I’m not sure that refugee arrivals constitute a great part of the Lebanese community in Australia, which after all has been coming here since the 1870s. I accept it’s possible that Lebanese who arrived as refugees make up the greater part of the criminality stats for that community. Really, we should find some hard numbers. If there are no hard numbers supporting your argument, I submit it needs to be rethought.
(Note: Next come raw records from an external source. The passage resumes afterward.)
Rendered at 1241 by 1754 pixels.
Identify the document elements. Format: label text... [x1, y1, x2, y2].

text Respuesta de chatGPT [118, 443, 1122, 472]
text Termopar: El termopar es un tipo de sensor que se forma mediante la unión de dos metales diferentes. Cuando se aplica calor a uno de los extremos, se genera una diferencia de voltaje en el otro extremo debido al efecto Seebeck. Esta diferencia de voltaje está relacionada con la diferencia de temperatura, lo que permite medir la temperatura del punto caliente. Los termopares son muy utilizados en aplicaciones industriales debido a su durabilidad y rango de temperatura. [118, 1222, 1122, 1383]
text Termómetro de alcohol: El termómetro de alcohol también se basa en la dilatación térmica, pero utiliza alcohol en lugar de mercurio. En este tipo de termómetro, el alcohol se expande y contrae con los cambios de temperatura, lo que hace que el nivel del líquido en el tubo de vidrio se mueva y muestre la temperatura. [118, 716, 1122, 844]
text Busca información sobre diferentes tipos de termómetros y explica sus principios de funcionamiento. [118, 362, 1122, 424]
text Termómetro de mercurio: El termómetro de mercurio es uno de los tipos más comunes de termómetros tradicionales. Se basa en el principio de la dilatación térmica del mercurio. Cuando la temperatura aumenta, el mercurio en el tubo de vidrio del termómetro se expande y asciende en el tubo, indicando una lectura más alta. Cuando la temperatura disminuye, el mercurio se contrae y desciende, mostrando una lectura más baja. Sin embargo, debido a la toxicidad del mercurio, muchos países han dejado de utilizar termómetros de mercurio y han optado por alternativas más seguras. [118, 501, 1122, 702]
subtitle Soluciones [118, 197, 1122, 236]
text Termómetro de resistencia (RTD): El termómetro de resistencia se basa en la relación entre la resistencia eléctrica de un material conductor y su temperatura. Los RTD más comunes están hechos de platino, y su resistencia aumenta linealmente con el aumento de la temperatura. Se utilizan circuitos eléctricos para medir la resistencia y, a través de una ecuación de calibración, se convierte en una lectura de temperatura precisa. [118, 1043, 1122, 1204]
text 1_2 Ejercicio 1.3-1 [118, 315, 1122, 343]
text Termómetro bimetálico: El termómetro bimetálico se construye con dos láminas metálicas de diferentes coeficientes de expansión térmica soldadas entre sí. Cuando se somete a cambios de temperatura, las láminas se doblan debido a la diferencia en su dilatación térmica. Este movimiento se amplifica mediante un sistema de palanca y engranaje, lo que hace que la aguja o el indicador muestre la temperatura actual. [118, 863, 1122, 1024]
I’m also not at all sure that the the average Western Sydney resident is more likely to meet a refugee than the effete latté-sipping elitists of Inner Sydney. More likely to live near a refugee, sure, but that is not the same as meeting people or understanding them.

Alan
Alan
11 years ago
Reply to  Ken Parish

Okay, how long was the intake 4000 a year and how long would that take to generate large ethnic enclaves in Sydney? What distinguishes an immigrant ethnic enclave from a homegrown enclave like the Exclusive Brethren?

You mention 3 high crime groups. Pacific Islanders are very rarely refugees. The Vietnamese community, which once did have high levels of criminality, is now widely agreed to be normalising at a rapid rate. Where 2 of your 3 examples are not refugee related, and the third is not nearly as open and shut as your original post suggests, what do we actually have by way of an argument? I am tempted to mention that the Irish community was notorious as a growing criminal enclave in the Sydney of the 1840s and 50s, and as we all know the worst fears were confirmed and that community continues to be a dangerous thorn in Australia’s side. If you want an example of a dangerous immigrant community I’d invite you to examine the case of the Sydney Ducks some time.

I really am not seeing here a smoking gun that justifies abandoning the Convention, and I note that it’s not just the Refugee Convention, we would have to withdraw from an enormous number of other international instruments and we would still have tod eal with jus cogens areas of international law.

I am not arguing there should be no limits on the refugee and special humanitarian intake, just pointing out that we have been using deterrent measures since the early 90s, almost a generation now. All that seems to be happening is that each set of deterrent measures is found not to be harsh enough so we give the thumbscrews another turn in the certain knowledge that the next set of deterrent measures will work better than the last.

Patrick
Patrick
11 years ago

For me it’s easy. If people want us to be more moral they should support the most pro-business pro-markets party.

The richer the “swinging voter” becomes, the more tolerant and welcoming the country will be. People whose biggest dilemma is whether to buy or lease the second car are not going to care if the government is spending a fortune educating those migrants over there, people who are scared for their job and wondering how sustainable their mortgage payments are will see things differently.

desipis
11 years ago
Reply to  Patrick

That is assuming that the pro-market/pro-business policies will actually make the swinging voter better off. Of course when you have the government throwing the locals to the wolves, it is a little hard to get political support for helping out foreigners.